I didn't pay attention to people's answers aside from making sure they answered the question, but oddly all three winners agreed with me that Lady Gaga should've won.
Don't forget the Vampire Academy and Vlad Tod swag contest is still open! Believe me, I recieved a pack exactly like the winner will get and it's sweet.
Second, I am having some personal issues right now. I am ineligible next year for the scholarships that have been paying for my college since I'm only attending one semester. The company that my mother worked for ceased operations in Texas, so she's currently unemployed. I'm unemployed. I'm trying to figure out how I'm going to make some money, trying to find scholarships I am eligible for, and worrying about the fact I want to intern this summer and publishing internships don't appear to pay.
But enough about me, we're here to talk books.
By Robin Maxwell
Available now from Penguin
I'm going to assume that everyone on this blog knows the story of Romeo and Juliet, which was well known even before Shakespeare wrote his immortal version. In fact, most of ya'll have probably seen it performed - a high school version, trip with a class, or at least the Zeferelli and/or Baz Luhrmann versions. Robin Maxwell sets her version in pre-Renaissance Florence and gives her Romeo and Juliet a passion for poetry and an age-up. I'm kind of sad it isn't set directly in the Renaissance, since they'd without a doubt be writing sonnets. And R&J go with sonnets like peanut butter goes with jelly. Just look at their first lines together in Shakespeare:
ROMEO [To JULIET.]
93 If I profane with my unworthiest hand
94 This holy shrine, the gentle sin is this:
95 My lips, two blushing pilgrims, ready stand
96 To smooth that rough touch with a tender kiss.

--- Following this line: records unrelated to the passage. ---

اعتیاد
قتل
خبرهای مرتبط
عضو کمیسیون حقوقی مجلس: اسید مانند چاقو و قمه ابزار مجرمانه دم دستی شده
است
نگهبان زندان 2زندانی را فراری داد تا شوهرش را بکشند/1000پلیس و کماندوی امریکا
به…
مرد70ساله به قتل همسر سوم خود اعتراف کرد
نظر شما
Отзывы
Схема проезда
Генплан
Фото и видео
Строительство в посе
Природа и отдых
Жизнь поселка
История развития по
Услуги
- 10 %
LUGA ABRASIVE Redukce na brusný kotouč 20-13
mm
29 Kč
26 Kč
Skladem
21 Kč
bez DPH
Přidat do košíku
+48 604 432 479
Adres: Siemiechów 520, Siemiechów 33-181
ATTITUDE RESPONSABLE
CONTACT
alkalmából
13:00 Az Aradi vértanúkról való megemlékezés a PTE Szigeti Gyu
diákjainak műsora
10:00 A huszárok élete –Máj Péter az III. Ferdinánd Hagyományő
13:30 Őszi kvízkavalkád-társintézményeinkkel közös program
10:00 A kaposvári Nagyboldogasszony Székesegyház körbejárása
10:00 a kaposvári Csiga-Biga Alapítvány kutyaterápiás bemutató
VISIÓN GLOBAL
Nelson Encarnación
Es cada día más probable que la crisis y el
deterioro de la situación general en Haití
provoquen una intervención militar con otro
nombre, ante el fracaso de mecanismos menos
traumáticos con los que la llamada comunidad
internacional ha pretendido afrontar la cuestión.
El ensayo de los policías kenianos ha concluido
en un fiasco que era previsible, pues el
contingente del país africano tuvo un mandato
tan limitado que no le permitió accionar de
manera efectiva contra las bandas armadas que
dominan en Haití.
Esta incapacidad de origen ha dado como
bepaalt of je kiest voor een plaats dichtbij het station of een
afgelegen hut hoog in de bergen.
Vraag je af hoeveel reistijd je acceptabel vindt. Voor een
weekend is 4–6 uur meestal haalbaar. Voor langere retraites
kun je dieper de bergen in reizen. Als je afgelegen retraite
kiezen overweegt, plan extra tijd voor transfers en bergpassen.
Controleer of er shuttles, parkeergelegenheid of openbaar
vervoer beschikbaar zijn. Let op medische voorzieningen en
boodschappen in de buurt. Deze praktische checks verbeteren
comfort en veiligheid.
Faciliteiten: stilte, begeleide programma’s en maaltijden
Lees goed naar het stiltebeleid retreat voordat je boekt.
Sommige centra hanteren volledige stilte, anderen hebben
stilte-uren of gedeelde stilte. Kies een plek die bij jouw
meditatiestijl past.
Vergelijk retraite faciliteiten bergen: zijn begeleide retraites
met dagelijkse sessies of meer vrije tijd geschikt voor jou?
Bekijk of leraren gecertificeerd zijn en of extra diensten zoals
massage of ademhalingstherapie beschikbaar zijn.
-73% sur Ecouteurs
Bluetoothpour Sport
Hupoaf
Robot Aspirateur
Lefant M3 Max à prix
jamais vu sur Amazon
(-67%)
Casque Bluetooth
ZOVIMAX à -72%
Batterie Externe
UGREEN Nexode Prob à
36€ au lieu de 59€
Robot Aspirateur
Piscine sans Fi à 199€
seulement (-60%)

97 Good pilgrim, you do wrong your hand too much,
98 Which mannerly devotion shows in this;
99 For saints have hands that pilgrims' hands do touch,
100 And palm to palm is holy palmers' kiss.
101 Have not saints lips, and holy palmers too?

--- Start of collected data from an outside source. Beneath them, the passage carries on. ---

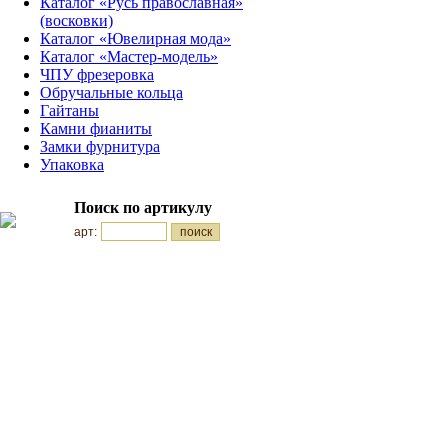
Каталог «Русь православная»
(восковки)
Каталог «Ювелирная мода»
Каталог «Мастер-модель»
ЧПУ фрезеровка
Обручальные кольца
Гайтаны
Камни фианиты
Замки фурнитура
Упаковка
Поиск по артикулу
арт: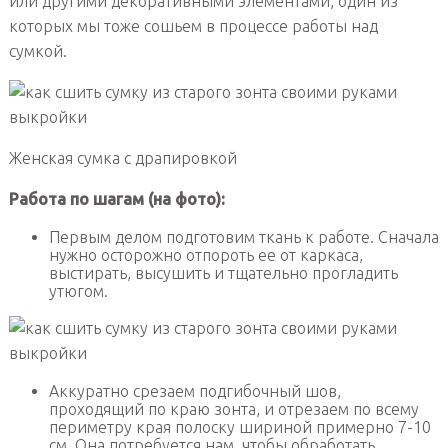
или другими декоративными элементами, один из
которых мы тоже сошьем в процессе работы над
сумкой.
Женская сумка с драпировкой
Работа по шагам (на фото):
Первым делом подготовим ткань к работе. Сначала
нужно осторожно отпороть ее от каркаса,
выстирать, высушить и тщательно прогладить
утюгом.
Аккуратно срезаем подгибочный шов,
проходящий по краю зонта, и отрезаем по всему
периметру края полоску шириной примерно 7-10
см. Она потребуется нам, чтобы обработать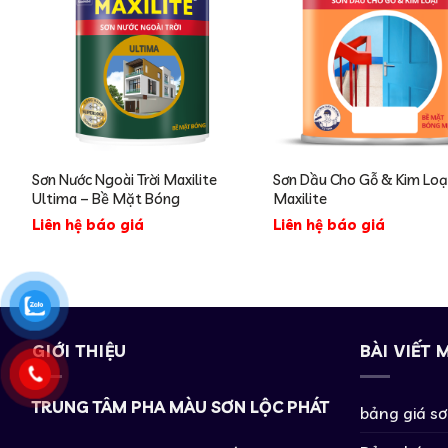
Sơn Nước Ngoài Trời Maxilite
Sơn Dầu Cho Gỗ & Kim Loạ
Ultima – Bề Mặt Bóng
Maxilite
Liên hệ báo giá
Liên hệ báo giá
GIỚI THIỆU
BÀI VIẾT 
TRUNG TÂM PHA MÀU SƠN LỘC PHÁT
bảng giá s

102 Ay, pilgrim, lips that they must use in prayer.
103 O, then, dear saint, let lips do what hands do;
104 They pray — grant thou, lest faith turn to despair.
105 Saints do not move, though grant for prayers' sake.
106 Then move not, while my prayer's effect I take.
I enjoyed tracking where Maxwell truly made the story her own. She gave Juliet a best friend in Lucrezia Tornbuoni, right before Lucrezia became one of the most powerful women of the age by marrying into the de'Medici family. She rolled Tybalt and Mercutio together to create Marco, a cousin who supports R&J's risky affair. She develops the feud in detail, offering hope that O, JULIET may have a happy ending. I liked seeing her flesh out R&J, who too often come across as callow teenagers. It's not just that she makes them the appropriate age for marriage in the new setting, but that she explores their passions outside of each other.
However, few other characters receive a fuller characterization from Maxwell's men. Jacopo Strozzi, Juliet's fiance, goes from a non-offensive obstacle to a mustache-twirling villain. His threat to castrate Romeo was perfect to me since I just finished reading THE LETTERS OF ABELARD AND HELOISE, but other than that he seemed like he would fit in better tying Juliet to train tracks in a silent film. (He would, of course, say Romeo tied her to those tracks.)
There's a lot of purple prose on display, but I think it works. It's the most famous love story of our time, as well as for a few centuries before our time. Tristan and Isolde faded from pop culture awareness, but not R&J. Plus, the rhythm of the language is a good match for the poetry R&J share with each other. It makes sense that they would narrate in the same idiom.
I enjoyed O, JULIET. It hit the right buttons on my romantic side. It's not going to replace Shakespeare, but it's a good choice for a rainy day. You might even learn a little history - Maxwell did her research.